There are many types of oscillators and many different circuit configurations that produce oscillations. Some oscillators produce sinusoidal signals, and others produce nonsinusoidal signals. Nonsinusoidal oscillators, such as pulse and ramp (or sawtooth) oscillators, find use in timing and control applications. Pulse oscillators are commonly found in digital-systems clocks, and ramp oscillators are found in the horizontal sweep circuit of oscilloscopes and television sets. Sinusoidal oscillators are used in many applications, for example, in consumer electronic equipment (such as radios, TVs, and VCRs), in test equipment (such as network analyzers and signal generators), and in wireless systems. There are two widely used methods of oscillator amplitude control. In the first method, the oscillator active element has a nonlinear characteristic of the limiting type. In the second method the oscillator active element has linear control of gain.
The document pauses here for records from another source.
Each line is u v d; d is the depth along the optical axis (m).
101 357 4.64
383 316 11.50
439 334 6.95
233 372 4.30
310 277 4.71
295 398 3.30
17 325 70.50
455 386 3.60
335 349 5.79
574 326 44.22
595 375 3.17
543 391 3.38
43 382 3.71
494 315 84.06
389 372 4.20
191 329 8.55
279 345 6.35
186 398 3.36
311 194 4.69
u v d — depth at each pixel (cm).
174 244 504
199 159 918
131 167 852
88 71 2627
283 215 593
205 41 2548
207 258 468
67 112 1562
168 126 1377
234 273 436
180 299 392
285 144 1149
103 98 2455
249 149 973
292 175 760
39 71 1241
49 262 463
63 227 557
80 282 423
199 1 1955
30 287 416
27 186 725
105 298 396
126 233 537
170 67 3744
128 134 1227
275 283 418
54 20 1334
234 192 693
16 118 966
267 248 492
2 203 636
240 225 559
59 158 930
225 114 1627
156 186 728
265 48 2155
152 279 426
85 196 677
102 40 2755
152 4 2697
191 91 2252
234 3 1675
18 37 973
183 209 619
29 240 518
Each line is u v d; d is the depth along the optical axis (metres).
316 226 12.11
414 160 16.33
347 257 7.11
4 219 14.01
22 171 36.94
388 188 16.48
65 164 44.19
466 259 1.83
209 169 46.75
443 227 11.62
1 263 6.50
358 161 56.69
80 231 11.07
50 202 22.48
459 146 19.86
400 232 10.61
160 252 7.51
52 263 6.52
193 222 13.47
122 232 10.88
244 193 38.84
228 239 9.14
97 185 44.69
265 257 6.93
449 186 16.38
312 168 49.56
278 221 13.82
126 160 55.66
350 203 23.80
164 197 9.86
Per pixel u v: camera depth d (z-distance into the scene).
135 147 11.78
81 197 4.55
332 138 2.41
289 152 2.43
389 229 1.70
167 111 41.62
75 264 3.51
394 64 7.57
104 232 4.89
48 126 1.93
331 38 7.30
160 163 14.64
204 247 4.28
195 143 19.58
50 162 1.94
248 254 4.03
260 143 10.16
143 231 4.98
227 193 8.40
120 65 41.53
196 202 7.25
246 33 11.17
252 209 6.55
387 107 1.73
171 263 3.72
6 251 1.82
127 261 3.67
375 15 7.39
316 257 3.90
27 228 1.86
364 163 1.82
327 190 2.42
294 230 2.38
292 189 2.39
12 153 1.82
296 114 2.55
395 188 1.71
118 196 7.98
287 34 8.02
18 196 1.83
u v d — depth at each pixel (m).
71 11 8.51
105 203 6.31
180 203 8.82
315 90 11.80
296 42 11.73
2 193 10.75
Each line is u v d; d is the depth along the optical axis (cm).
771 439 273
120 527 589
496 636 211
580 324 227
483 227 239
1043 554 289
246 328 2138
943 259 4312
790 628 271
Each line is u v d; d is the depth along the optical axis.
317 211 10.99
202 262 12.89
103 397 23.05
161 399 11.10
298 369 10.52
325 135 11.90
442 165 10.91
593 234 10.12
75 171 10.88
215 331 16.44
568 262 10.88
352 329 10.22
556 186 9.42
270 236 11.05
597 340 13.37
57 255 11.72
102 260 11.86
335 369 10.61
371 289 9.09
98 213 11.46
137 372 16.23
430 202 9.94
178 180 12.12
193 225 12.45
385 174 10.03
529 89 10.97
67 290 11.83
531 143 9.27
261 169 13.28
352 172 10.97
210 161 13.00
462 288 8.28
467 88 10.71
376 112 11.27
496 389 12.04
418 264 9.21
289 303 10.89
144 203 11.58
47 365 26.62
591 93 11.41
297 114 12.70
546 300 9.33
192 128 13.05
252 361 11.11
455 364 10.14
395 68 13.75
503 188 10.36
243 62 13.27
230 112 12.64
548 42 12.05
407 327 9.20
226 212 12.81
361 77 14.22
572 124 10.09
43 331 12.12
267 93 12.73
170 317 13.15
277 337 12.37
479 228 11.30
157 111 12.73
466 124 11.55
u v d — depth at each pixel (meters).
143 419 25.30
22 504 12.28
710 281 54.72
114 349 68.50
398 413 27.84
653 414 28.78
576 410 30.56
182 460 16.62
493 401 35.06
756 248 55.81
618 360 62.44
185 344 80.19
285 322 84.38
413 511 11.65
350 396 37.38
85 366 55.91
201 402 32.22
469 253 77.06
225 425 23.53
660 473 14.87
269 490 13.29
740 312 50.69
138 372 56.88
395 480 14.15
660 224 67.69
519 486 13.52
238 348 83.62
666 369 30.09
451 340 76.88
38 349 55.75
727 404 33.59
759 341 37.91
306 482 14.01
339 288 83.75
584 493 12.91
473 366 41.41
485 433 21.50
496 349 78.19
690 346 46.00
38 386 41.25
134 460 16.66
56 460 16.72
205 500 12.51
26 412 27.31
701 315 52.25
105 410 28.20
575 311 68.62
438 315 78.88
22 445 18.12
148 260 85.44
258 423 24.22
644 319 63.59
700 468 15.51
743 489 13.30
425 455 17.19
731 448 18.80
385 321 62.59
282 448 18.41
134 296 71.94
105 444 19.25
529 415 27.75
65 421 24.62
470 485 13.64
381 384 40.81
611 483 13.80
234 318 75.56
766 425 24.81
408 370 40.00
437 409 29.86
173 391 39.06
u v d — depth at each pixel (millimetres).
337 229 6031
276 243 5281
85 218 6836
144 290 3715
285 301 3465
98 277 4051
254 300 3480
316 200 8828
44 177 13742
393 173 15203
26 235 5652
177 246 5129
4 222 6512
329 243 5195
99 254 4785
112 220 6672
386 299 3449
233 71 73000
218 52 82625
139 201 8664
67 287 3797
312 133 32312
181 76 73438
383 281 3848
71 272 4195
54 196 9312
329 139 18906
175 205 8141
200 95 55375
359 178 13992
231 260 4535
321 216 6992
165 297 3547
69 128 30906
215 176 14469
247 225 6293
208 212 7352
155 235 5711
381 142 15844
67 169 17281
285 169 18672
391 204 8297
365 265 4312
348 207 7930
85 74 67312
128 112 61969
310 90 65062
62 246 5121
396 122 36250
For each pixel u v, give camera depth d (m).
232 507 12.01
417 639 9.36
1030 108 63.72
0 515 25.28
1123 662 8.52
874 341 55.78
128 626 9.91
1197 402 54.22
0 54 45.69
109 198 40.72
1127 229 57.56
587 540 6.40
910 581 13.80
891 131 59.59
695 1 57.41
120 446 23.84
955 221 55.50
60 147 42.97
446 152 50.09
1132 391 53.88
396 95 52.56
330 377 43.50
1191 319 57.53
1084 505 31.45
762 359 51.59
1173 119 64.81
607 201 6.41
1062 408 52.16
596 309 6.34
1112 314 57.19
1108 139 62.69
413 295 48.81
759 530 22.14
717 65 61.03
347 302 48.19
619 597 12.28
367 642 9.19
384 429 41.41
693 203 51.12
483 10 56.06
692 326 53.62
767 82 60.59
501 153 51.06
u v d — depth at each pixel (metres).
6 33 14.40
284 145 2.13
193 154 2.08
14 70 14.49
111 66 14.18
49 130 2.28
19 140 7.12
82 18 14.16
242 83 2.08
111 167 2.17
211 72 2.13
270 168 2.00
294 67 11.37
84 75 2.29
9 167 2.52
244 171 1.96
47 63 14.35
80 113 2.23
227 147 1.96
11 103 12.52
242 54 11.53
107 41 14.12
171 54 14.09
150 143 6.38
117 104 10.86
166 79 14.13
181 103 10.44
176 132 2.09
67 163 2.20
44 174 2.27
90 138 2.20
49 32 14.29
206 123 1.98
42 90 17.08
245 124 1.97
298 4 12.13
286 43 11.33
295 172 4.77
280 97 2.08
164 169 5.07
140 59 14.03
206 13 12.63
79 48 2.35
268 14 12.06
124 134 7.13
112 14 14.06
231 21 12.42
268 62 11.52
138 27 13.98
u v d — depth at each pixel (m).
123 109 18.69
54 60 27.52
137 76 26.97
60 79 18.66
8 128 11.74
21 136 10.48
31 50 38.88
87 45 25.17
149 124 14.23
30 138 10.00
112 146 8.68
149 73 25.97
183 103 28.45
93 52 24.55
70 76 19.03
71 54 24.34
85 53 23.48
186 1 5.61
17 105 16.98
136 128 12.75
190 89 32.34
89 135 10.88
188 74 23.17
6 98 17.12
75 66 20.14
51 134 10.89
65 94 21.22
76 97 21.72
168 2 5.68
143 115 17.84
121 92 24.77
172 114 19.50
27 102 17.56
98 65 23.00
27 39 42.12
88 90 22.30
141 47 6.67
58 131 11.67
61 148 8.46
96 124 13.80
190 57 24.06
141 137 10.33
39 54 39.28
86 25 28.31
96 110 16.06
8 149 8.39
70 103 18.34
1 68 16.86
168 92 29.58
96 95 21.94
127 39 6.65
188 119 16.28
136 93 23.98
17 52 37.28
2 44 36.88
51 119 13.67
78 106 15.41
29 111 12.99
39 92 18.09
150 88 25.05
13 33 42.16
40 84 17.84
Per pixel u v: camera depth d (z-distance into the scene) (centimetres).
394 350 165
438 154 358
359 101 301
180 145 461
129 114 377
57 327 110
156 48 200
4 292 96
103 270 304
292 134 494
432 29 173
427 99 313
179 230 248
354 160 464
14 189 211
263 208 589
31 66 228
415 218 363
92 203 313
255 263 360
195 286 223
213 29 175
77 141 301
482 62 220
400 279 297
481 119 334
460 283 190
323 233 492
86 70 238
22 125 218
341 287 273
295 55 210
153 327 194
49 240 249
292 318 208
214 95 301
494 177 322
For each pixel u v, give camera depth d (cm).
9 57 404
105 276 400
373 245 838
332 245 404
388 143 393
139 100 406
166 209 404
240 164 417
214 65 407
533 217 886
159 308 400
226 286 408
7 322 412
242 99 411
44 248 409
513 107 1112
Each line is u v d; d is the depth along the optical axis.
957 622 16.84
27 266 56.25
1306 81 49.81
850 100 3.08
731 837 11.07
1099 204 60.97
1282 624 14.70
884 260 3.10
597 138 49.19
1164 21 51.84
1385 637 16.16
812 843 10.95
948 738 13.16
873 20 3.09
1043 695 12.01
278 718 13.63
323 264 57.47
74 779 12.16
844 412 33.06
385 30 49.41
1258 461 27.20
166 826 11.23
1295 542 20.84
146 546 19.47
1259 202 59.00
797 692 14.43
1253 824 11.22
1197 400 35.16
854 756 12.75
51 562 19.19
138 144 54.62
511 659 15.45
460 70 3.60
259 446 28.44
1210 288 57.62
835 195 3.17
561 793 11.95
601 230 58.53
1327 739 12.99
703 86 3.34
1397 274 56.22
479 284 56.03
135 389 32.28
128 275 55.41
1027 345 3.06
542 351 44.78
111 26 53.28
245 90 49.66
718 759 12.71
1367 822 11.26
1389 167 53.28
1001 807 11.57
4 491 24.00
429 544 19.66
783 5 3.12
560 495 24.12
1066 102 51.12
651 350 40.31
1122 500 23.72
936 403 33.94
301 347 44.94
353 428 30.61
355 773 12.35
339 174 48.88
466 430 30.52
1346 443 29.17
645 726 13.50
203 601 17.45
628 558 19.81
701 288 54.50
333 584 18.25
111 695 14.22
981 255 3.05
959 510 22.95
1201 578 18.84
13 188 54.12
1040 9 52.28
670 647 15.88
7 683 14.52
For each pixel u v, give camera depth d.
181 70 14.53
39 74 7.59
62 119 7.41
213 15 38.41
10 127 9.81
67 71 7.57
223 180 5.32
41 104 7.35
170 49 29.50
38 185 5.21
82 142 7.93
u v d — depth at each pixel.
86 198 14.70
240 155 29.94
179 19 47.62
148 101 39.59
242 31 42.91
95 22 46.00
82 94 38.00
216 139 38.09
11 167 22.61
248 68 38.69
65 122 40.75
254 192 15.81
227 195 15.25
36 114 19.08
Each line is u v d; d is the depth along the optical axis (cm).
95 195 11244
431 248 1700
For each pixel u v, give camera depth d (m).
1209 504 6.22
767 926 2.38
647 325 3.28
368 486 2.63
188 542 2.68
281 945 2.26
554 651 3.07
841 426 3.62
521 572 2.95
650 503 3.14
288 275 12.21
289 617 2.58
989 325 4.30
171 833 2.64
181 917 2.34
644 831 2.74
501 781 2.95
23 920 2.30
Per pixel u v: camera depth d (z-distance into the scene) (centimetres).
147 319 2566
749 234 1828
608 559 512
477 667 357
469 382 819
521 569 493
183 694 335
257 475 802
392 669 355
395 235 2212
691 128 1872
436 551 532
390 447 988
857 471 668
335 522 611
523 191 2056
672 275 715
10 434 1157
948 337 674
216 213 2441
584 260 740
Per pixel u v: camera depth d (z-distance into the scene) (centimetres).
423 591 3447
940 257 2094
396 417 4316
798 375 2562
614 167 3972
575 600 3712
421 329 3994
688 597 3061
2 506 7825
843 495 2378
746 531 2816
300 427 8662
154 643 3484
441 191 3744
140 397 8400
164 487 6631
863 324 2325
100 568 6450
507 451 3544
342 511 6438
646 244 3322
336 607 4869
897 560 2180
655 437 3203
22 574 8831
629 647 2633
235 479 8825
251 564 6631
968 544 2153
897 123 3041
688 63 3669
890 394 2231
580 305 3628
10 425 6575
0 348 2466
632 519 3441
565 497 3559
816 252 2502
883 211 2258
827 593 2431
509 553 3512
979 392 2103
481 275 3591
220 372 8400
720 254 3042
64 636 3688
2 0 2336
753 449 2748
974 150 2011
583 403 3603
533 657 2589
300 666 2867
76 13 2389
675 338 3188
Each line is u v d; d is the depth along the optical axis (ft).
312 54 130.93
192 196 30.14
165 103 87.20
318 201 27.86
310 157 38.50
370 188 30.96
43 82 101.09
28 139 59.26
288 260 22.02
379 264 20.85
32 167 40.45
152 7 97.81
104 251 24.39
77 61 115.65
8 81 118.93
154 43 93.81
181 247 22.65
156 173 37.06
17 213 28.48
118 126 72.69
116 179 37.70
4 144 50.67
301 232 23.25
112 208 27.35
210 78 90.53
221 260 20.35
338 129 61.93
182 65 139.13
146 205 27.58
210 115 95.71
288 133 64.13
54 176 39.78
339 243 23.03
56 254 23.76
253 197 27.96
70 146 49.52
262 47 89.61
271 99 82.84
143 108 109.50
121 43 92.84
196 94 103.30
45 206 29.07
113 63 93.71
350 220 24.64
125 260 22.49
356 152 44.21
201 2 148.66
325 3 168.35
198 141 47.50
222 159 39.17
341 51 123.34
In this paper a new method of control based on state energy concept is proposed. It will show that system controlled by a linear controller with energy feedback can generate different types of signals. Depending on parameters of the controller the generated output signal can be sinusoidal, nonsinusoidal, or even chaotic. A new chaotic attractor was found by means of state energy feedback.

1 Introduction

Oscillations and waves are ubiquitous phenomena that are encountered in many different areas of physics. An oscillation is a disturbance in a physical system that is repetitive in time. A wave is a disturbance in an extended physical system that is both repetitive in time and periodic in space. In general, an oscillation involves a continuous back and forth flow of energy between two different energy types: e.g., kinetic and potential energy, in the case of a pendulum. A wave involves similar repetitive energy flows to an oscillation, but, in addition, is capable of transmitting energy and information from place to place. Now, although sound waves and electromagnetic waves, for example, rely on quite distinct physical mechanisms, they, nevertheless, share many common properties. The same is true of different types of oscillation. It turns out that the common factor linking various types of wave is that they are all described by the same mathematical equations. Again, the same is true of various types of oscillation. In some circumstances the system can be chaotic. Chaotic motions are behavior of some nonlinear systems (at least third order or higher) with “floating” frequency, amplitude, and unregular (non periodic) energy variations. For example, in physics, jerk is the third derivative of position. It has been shown that a jerk equation, which is equivalent to a system of three first orders, ordinary, nonlinear differential equation is in a certain sense the minimal setting for solutions showing chaotic behavior. This motivates mathematical interest in jerk systems. Systems involving a fourth or higher derivative are called accordingly hyperjerk systems.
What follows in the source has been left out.